As mentioned in the last post, mindfulness reduces reactivity to triggering thoughts, increases emotional regulation, and improves focus on the present. Below are tips six through 10 for incorporating mindfulness into daily life. For the first five tips, see below (Tips for Incorporating Mindfulness into Daily Life PT 1).
6. Practice Gratitude in the Morning or Evening
Starting or ending the day with gratitude can cultivate a positive mindset and bring a sense of mindfulness to your daily routine. Reflecting on what you’re grateful for brings you back to the present and can boost feelings of happiness and satisfaction.
How to Try It:
Each morning or evening, write down three things you’re grateful for. These can be as simple as the warmth of your bed, a good conversation, or even a cozy cup of tea.
Take a moment to sit with each item on your list, allowing yourself to feel the gratitude fully.
7. Try Mindful Listening
When we’re in conversation, it’s easy to think ahead or let our minds wander. Mindful listening encourages you to stay present and fully engaged, making conversations more meaningful.
How to Try It:
Focus on what the other person is saying, without interrupting or planning your response.
Notice the tone of their voice, their body language, and their facial expressions.
When it’s your turn to respond, take a brief pause to collect your thoughts rather than reacting impulsively.
8. Create a Mindful Morning Routine
Starting your day mindfully can set a positive tone and help you carry calm energy into the rest of the day. Rather than rushing through your morning, take a few moments to center yourself and ease into the day.
How to Try It:
Begin with a few deep breaths, a quick stretch, or a few minutes of meditation.
Practice mindfulness with your first activity of the day, whether it’s making coffee, brushing your teeth, or getting dressed.
Try journaling for a few minutes to reflect on how you feel or set intentions for the day ahead.
9. Be Kind to Yourself When You Get Distracted
A common misconception about mindfulness is that you must remain focused at all times.
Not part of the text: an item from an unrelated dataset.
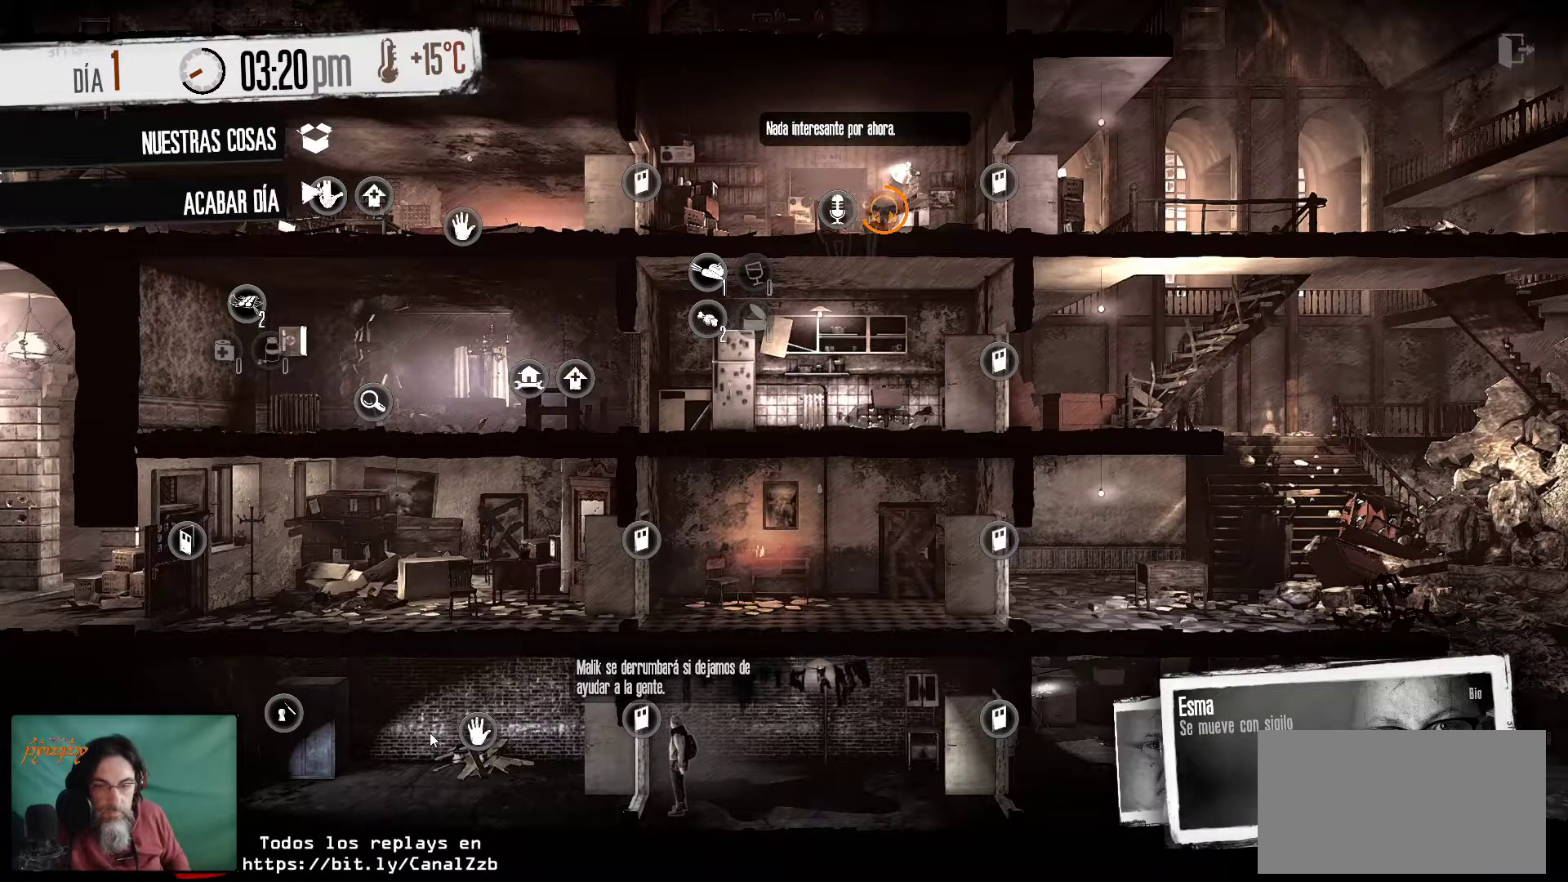
{"keys": [], "mouse": [], "mouse_move": "still", "events": [[317, "mouse_right", "down"], [450, "mouse_right", "up"]]}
In reality, it’s normal for the mind to wander. The key is noticing when it happens and gently bringing your attention back to the present without judgment.
How to Try It:
When you realize your mind has wandered, acknowledge it by saying to yourself, “It’s okay; my mind is just doing what minds do.”
Gently guide your focus back to the task or sensation at hand.
Practice self-compassion by reminding yourself that mindfulness is a skill, and like any skill, it improves with practice.
10. Set Small Mindfulness Goals
Incorporating mindfulness into your life doesn’t have to mean big, sweeping changes. Start with small, achievable goals that fit naturally into your routine. Whether it’s practicing deep breathing in the morning or taking a mindful walk once a week, setting small goals will make mindfulness feel more accessible and sustainable.
How to Try It:
Set a goal to practice one mindfulness technique each day, even if it’s just for a few minutes.
Build on these goals gradually, adding more mindfulness moments as they become a natural part of your life.
Celebrate your progress, however small. Over time, these small practices will add up to a calmer, more centered lifestyle.
Remember, there is no “right” way to practice mindfulness, so find what works for you and take it one moment at a time.